The theory has not been published in a peer-reviewed journal. Abdylmyanov presented his ideas this week at the European Planetary Science Congress in Madrid, Spain. [Solar System Planets: A Photo Tour]
Eyeing the early solar system
Abdylmyanov adapted his own mathematical models by adding a solar system formation theory proposed by Japanese astrophysicists in 1985 in the book "Protostars and Planets II," a University of Arizona publication that detailed planetary theoryat the time.
In the decades-old paper, the Japanese scientists suggested that the solar system began with a solar nebula that gradually evolved to form clumps of dust that gelled to make protoplanets and then planets. Abdylmyanov takes that research a step further and says the planets formed at different times instead of at the same time.
Adapting the model to new use
From modeling fluid and gas bits inside the solar nebula, Abdylmyanov theorized that the movements of these particles created shockwavesas the sun evolved and sent energy out into the young solar system.
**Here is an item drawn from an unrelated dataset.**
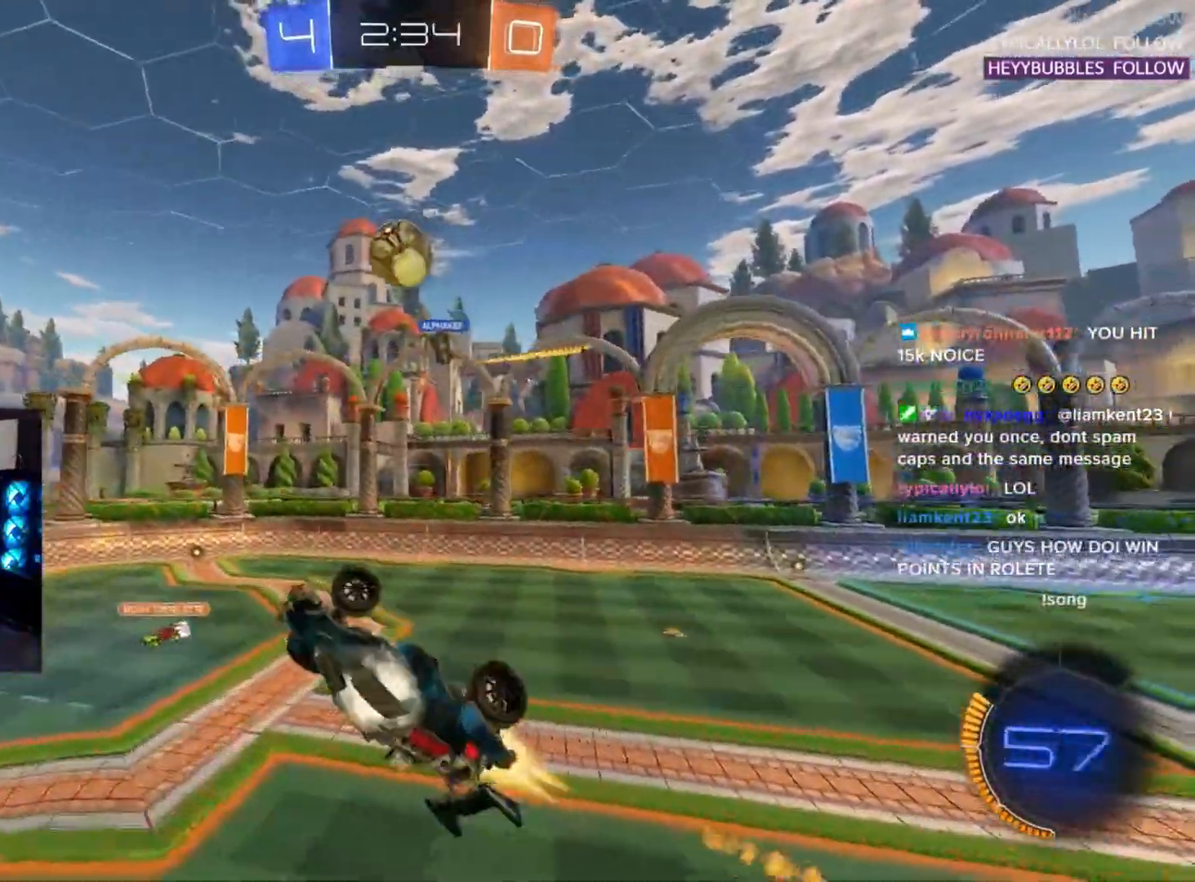
{"buttons": ["R1", "R2", "L3"], "left_stick": "down-right", "events": [[17, "left_stick", "up-left"], [117, "R1", "up"], [167, "left_stick", "up-right"], [300, "left_stick", "down-right"], [433, "R1", "down"]]}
Each series of shock waves generated a new set of protoplanets, he suggests.
"We assume that the modern distance between the orbits of the planets is the result of action of the shock waves and the solar activity at the stage of star formation," he wrote in his paper.
The first series of protoplanetary rings, formed at about the same time as the sun, eventually created Uranus and Neptune, Abdylmyanov suggests. About 3 million years later, the sun would have generated the debris ring that became Saturn, and in half a million years more, Jupiter's debris ring might have come to be.
Subsequent shock waves could have produced the asteroid belt and then the protoplanetary rings for Mercury, Venus, Earth and Mars.
Abdylmyanov's own research, he wrote in the paper, shows that gas and dust accretion could cause "accelerated formation of planets" from these protoplanetary rings. Acceleration would likely favor the formation of only one planet out of the ring, instead of several, he said.
"As a result, within each of the protoplanetary rings could be formed only one dominant planetesimal, namely the planetesimal of planet," he wrote.
Get the Space.com Newsletter
Breaking space news, the latest updates on rocket launches, skywatching events and more!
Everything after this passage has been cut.